### WHAT IS REQUIRED
The expected output is exactly the lines below, starting at the line with "image of immunohistochemistry" and ending at the line with "is a photomicrograph", both included; no other line belongs in it.

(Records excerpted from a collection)
.....

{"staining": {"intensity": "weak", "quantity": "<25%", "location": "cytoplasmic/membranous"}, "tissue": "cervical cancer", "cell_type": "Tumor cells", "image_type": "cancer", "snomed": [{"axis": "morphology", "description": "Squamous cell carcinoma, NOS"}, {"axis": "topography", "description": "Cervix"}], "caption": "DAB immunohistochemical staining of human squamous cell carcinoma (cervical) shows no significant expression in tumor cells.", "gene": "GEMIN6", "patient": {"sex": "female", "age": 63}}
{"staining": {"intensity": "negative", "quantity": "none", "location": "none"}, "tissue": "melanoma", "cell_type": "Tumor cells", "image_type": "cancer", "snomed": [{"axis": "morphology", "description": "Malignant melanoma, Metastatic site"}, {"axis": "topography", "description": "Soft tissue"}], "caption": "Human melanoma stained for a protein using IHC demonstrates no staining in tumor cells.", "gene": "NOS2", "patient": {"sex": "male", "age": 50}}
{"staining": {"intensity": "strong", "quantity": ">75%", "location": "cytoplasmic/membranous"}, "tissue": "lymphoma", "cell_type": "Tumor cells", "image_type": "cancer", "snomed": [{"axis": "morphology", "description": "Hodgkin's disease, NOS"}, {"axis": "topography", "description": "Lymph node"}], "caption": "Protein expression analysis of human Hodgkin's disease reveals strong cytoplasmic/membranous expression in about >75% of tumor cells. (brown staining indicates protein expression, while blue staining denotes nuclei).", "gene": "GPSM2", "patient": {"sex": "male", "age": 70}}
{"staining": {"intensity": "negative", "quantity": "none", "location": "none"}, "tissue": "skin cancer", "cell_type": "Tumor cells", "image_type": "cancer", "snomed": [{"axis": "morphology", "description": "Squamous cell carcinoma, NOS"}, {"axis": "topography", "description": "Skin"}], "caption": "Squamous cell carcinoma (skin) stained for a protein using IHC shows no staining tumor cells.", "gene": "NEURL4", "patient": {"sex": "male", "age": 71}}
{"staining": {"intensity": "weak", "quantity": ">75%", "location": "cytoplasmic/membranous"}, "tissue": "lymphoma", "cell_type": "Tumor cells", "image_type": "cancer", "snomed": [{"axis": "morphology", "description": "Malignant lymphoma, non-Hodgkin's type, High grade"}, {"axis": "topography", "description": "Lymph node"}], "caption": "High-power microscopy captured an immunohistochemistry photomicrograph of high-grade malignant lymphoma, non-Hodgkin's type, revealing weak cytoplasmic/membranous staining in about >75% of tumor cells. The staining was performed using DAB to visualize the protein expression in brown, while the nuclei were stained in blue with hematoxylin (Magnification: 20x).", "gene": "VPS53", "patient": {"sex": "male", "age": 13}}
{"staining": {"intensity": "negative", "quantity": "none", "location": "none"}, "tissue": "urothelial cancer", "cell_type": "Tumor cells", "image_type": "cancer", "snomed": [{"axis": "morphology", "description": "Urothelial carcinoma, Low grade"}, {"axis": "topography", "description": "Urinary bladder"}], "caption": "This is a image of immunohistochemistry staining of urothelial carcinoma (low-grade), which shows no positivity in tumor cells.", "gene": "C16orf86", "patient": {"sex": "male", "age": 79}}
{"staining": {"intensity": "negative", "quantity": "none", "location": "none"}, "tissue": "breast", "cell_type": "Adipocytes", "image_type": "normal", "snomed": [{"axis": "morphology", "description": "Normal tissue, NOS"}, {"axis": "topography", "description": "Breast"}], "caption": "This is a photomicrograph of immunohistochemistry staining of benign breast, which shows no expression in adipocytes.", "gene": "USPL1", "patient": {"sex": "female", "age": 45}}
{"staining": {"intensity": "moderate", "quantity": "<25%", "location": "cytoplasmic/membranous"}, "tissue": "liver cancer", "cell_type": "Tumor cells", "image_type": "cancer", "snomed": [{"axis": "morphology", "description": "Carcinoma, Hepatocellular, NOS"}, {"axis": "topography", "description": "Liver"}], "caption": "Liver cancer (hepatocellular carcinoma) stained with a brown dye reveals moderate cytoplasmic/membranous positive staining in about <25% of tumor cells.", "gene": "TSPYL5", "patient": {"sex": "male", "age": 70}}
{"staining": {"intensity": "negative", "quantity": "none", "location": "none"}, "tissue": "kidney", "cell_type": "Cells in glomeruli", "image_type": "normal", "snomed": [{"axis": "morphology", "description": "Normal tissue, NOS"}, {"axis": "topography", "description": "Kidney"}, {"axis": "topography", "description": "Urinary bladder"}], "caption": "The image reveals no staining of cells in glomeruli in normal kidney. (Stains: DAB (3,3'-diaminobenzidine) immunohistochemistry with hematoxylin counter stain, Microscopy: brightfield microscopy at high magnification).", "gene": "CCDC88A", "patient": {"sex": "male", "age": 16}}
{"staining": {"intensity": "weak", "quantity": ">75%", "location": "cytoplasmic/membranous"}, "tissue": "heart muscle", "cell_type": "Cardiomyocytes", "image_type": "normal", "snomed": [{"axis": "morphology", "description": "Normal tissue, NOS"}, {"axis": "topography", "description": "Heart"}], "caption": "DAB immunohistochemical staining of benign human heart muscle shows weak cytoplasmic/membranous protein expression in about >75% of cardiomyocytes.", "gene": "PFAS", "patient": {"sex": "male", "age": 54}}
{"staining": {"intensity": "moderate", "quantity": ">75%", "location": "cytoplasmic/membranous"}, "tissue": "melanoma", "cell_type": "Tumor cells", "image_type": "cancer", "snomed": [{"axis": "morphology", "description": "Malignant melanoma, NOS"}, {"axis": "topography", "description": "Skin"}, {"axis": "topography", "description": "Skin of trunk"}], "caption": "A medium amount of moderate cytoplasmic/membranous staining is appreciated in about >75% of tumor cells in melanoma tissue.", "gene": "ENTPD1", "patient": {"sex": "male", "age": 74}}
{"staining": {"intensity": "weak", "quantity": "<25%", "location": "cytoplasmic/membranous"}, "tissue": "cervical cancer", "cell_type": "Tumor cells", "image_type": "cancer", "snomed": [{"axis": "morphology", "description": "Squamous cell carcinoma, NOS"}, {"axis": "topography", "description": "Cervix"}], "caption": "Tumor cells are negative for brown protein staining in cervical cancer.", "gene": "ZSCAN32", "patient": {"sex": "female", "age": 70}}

.....

### REPLY
{"staining": {"intensity": "negative", "quantity": "none", "location": "none"}, "tissue": "urothelial cancer", "cell_type": "Tumor cells", "image_type": "cancer", "snomed": [{"axis": "morphology", "description": "Urothelial carcinoma, Low grade"}, {"axis": "topography", "description": "Urinary bladder"}], "caption": "This is a image of immunohistochemistry staining of urothelial carcinoma (low-grade), which shows no positivity in tumor cells.", "gene": "C16orf86", "patient": {"sex": "male", "age": 79}}
{"staining": {"intensity": "negative", "quantity": "none", "location": "none"}, "tissue": "breast", "cell_type": "Adipocytes", "image_type": "normal", "snomed": [{"axis": "morphology", "description": "Normal tissue, NOS"}, {"axis": "topography", "description": "Breast"}], "caption": "This is a photomicrograph of immunohistochemistry staining of benign breast, which shows no expression in adipocytes.", "gene": "USPL1", "patient": {"sex": "female", "age": 45}}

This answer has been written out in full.